Necessario il sigillo delle istituzioni sulle competenze variamente acquisite, il che pone il problema di predisporre apposite modalità e nuovi criteri di certificazione, ma anche di comparazione, di riconoscimento e di accreditamento delle competenze comunque acquisite (la cosiddetta validazione). L’attività di certificazione rappresenta una delle principali misure trasversali, individuate nell’ambito degli obbiettivi del FSE, volte a creare i presupposti generali per il raggiungimento di obiettivi di qualità (efficacia ed efficienza) del sistema formativo e ad individuare strumenti e strutture per il rafforzamento dei sistemi di formazione ed occupazione. Partendo dalla definizione di criteri e modelli per l’individuazione di standard di qualità dell’offerta e delle strutture formative, vanno precisati i requisiti di qualità dei processi di apprendimento e delle strutture formative al fine di individuare soglie minime di performance, in accordo al Quadro di riferimento nazionale e comunitario in tema di trasparenza e certificazione e al Quadro normativo a livello regionale e nazionale.

Una tale impostazione si presterebbe, tramite la struttura per moduli capitalizzabili e libretto formativo e la certificazione di riconoscimento di esperienze motorie e sportive parziali, ad essere l’ideale veicolo per un’integrazione sinergica tra sistema dell’istruzione e sistema delle società sportive. Si configura un processo formativo complesso, che si inserisce nel quadro dell’educazione permanente e coinvolge i soggetti nel corso di tutta la loro vita.

· · ·

▸ Esercizi da svolgere:
1. Indica se ciascuna affermazione concorda con il brano sulla certificazione delle competenze, rispondendo sì o no e citando le parole decisive del testo: (a) la certificazione è una delle principali misure trasversali legate agli obiettivi del FSE; (b) il processo formativo descritto riguarda soltanto l'età scolastica; (c) la validazione consiste nel riconoscimento e nell'accreditamento delle competenze comunque acquisite.
2. Riproduci fedelmente la parte del brano sulla certificazione delle competenze che comincia con «Una tale impostazione si» e prosegue fino a «la loro vita.».
I record riportati qui non sono necessari per lo svolgimento.

· · ·

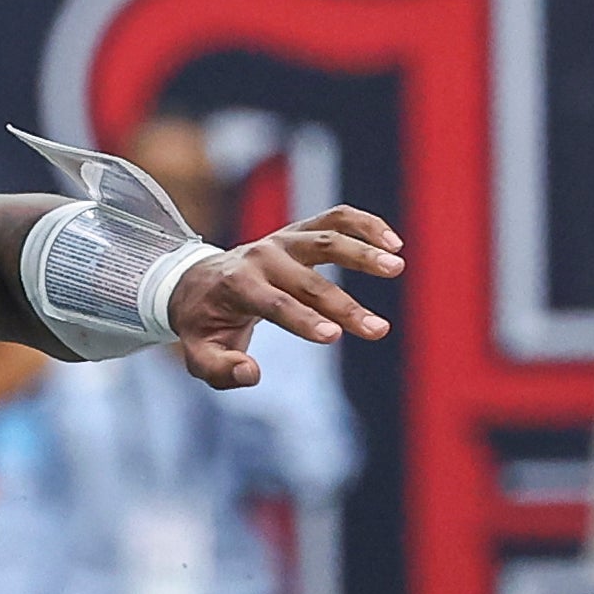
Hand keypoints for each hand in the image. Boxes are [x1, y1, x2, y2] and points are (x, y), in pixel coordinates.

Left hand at [165, 207, 404, 386]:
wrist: (196, 281)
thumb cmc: (202, 323)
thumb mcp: (198, 353)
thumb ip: (220, 369)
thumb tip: (252, 374)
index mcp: (236, 285)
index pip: (275, 304)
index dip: (304, 320)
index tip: (335, 335)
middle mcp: (260, 256)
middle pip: (308, 282)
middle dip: (345, 307)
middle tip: (379, 330)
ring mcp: (282, 239)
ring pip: (327, 239)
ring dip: (363, 251)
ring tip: (397, 267)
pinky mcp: (300, 231)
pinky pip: (336, 219)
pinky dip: (365, 224)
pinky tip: (394, 242)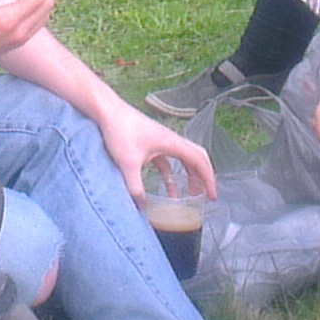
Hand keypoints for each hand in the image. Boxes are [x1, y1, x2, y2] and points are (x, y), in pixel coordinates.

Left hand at [93, 103, 216, 204]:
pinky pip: (167, 161)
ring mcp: (160, 141)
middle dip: (203, 178)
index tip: (213, 196)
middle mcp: (170, 140)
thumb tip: (143, 208)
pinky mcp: (150, 143)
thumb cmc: (119, 130)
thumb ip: (135, 187)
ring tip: (190, 195)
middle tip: (206, 196)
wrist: (106, 111)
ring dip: (188, 176)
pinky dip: (171, 175)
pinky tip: (167, 188)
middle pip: (196, 158)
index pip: (199, 161)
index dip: (209, 179)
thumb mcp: (128, 163)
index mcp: (172, 143)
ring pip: (182, 159)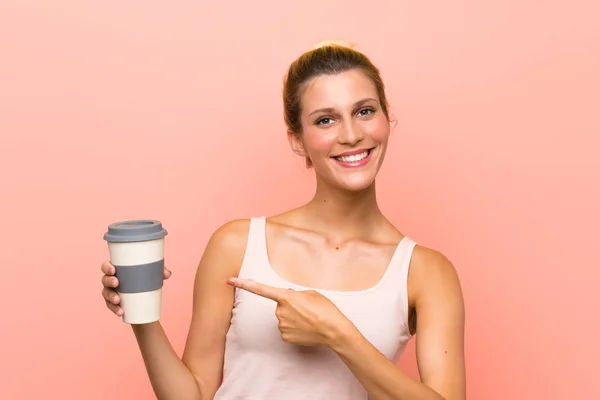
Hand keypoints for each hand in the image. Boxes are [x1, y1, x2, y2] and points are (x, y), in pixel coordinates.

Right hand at [100, 261, 171, 316]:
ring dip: (110, 297)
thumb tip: (167, 274)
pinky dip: (115, 309)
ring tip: (118, 300)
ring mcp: (110, 292)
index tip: (113, 269)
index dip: (107, 267)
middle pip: (105, 279)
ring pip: (106, 293)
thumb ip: (160, 271)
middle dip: (109, 281)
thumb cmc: (146, 279)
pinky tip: (120, 312)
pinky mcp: (113, 303)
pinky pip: (111, 306)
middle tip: (117, 283)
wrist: (145, 298)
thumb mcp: (153, 273)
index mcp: (117, 270)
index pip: (106, 266)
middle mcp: (110, 280)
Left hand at [226, 277, 352, 346]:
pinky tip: (306, 328)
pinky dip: (294, 328)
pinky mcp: (285, 337)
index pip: (261, 289)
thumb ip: (294, 294)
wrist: (334, 330)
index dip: (244, 284)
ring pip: (283, 318)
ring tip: (309, 319)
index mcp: (286, 297)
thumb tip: (287, 298)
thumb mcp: (311, 294)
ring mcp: (281, 325)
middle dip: (289, 306)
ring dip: (293, 317)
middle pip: (280, 305)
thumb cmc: (325, 309)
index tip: (229, 280)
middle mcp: (280, 311)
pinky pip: (286, 329)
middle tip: (306, 309)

· · ·

▸ Risposte scritte:
1.
(a) Sì: «L’attività di certificazione rappresenta una delle principali misure trasversali, individuate nell’ambito degli obbiettivi del FSE».
(b) No: «coinvolge i soggetti nel corso di tutta la loro vita».
(c) Sì: «di riconoscimento e di accreditamento delle competenze comunque acquisite (la cosiddetta validazione)».

2.
Una tale impostazione si presterebbe, tramite la struttura per moduli capitalizzabili e libretto formativo e la certificazione di riconoscimento di esperienze motorie e sportive parziali, ad essere l’ideale veicolo per un’integrazione sinergica tra sistema dell’istruzione e sistema delle società sportive. Si configura un processo formativo complesso, che si inserisce nel quadro dell’educazione permanente e coinvolge i soggetti nel corso di tutta la loro vita.